Dans cet essai, Laure Murat propose une introduction à la notion de cancel culture (un peu abandonnée aujourd'hui au profit du fameux « wokisme », encore plus vague et connoté) et balaye les grandes idées liées à ce concept. Mais cette idée de cancel culture, une idée qui fait peur, véhiculée par des journalistes et des politiques situés, qu'en penser vraiment et où est réellement le débat ?
Mais pour commencer et avant d'aller plus en avant dans la réflexion, le livre fait allusion à cette réalité très vieille de ce qui était appelé l'iconoclasme, le vandalisme puis aujourd'hui la cancel culture. Qui annule quoi ? rappelle que c'est vite oublié l'aspect politique qu'a pris cette pratique du vandalisme de certaines statues de personnages pour le moins discutables de nos jours. C'est aussi omettre, comme le rappelle Laure Murat, en parlant du travail de Jacqueline Lalouette, qu'en 1792 l'Assemblée législative, juste avant la Première République, ordonne la destruction des statues des rois parce que ces derniers sont devenus symboles inadéquats aux valeurs progressistes de la Révolution.

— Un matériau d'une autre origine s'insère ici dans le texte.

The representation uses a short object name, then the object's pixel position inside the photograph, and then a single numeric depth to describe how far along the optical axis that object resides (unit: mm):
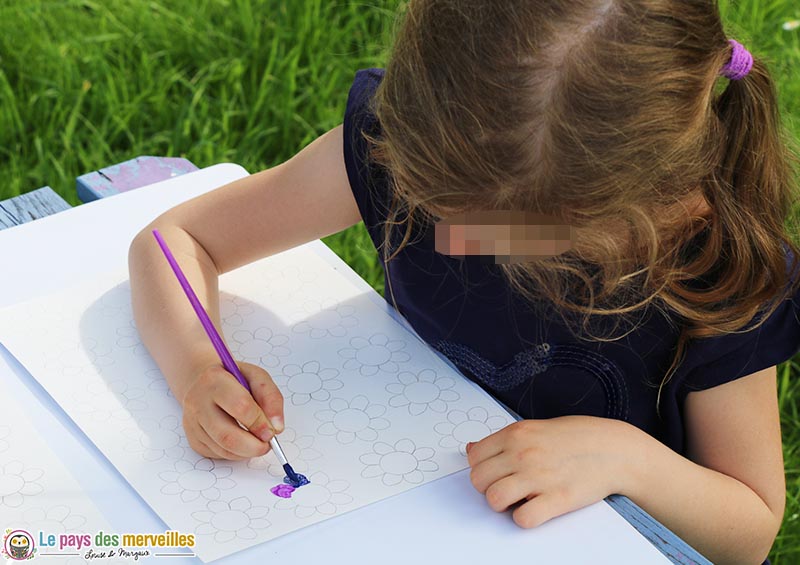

C'est alors quand même un comble que ce soit principalement des révisionnistes, des points de vue réactionnaires, ou encore conservateurs, qui parlent de cancel culture, d'effacement, de méconnaissance voire d'oubli d'une histoire, un réelle matière, une matière vue comme objective alors même que l'on silencie des pans entiers de l'Histoire, dans l'éducation notamment, aux dépends des minorités sexuelles, minorités de genre, de race, etc.
Car qui annule qui ou quoi ? Du jour où le footballeur Colin Kaepernick s'est agenouillé en 2016 pendant l'hymne américain pour protester contre les violences policières envers les minorités, il n'a plus été admis à jouer dans aucune équipe de la NFL. Et que dire de ces femmes innombrables, violées, harcelées ou qui ont été renvoyées pour avoir refusé une faveur sexuelle à leur employeur ? Annulées, elles aussi, en silence, sans autre pouvoir que de dire, un jour, sur les réseaux sociaux et en guise de dernier recours : Moi aussi.
Quoi qu'il en soit, pour en revenir à cet ordre de détruire les symboles de la royauté et à toute cette histoire du vandalisme, que l'on souscrive ou pas à tout ce que la Révolution a donné, cela montre que seul l'Etat est en possession de censurer et de contrôler vraiment l'espace public (et peut-être, dans notre société néolibérale, les grandes entreprises ?). Bref, tout ça a le mérite de nous rappeler que la pratique n'est pas récente, qu'elle a pris des formes différentes dans l'Histoire, et qu'elle n'est pas non plus dotée du même sens aujourd'hui. En effet, elle n'est plus la simple idée de vandalisme dans l'histoire de cette pratique, déconnectée de toute conscience politique nuancée et réfléchie, très loin finalement de cette méconnaissance de l'histoire qu'on attribue souvent aux « wokistes ».
Ce qu'une statue ne peut jamais faire, c'est rendre intelligibles l'ambiguïté et les contradictions d'un temps donné.
Mais Murat va plus loin que la légitimation du fait de vouloir défaire l'espace public de symboles violents à de nombreuses personnes. Elle propose de déplacer le débat, en remettant en cause l'idée même d'ériger des statues au nom d'une conception très dix-neuvièmiste et vieillissante des « héros » :
Quand l'histoire s'est débarrassée depuis belle lurette de la figure du « héros », qu'elle a envisagé les classes, les groupes, les genres, les paysages, le climat, la culture, les mentalités, l'ego ou la micro-histoire, qu'elle s'est faite internationale, mondiale, globale, n'est-il pas temps de traduire, dans l'espace public, les nouvelles préoccupations historiennes et historiques ? Plutôt que d'en rester au culte du grand homme, à la figuration obligatoire de l'homme blanc triomphant, aborder le XXIe siècle avec davantage d'imagination ?
C'est un réel appel à l'Art pour le remettre au cœur de notre quotidien.
Voilà, j'en ai déjà dit beaucoup (trop) pour un livre aussi court mais je vous conseille vivement d'en faire la lecture (de moins d'une heure en plus!) si vous êtes dubitatifs, perplexes ou au début de vos réflexions sur la question.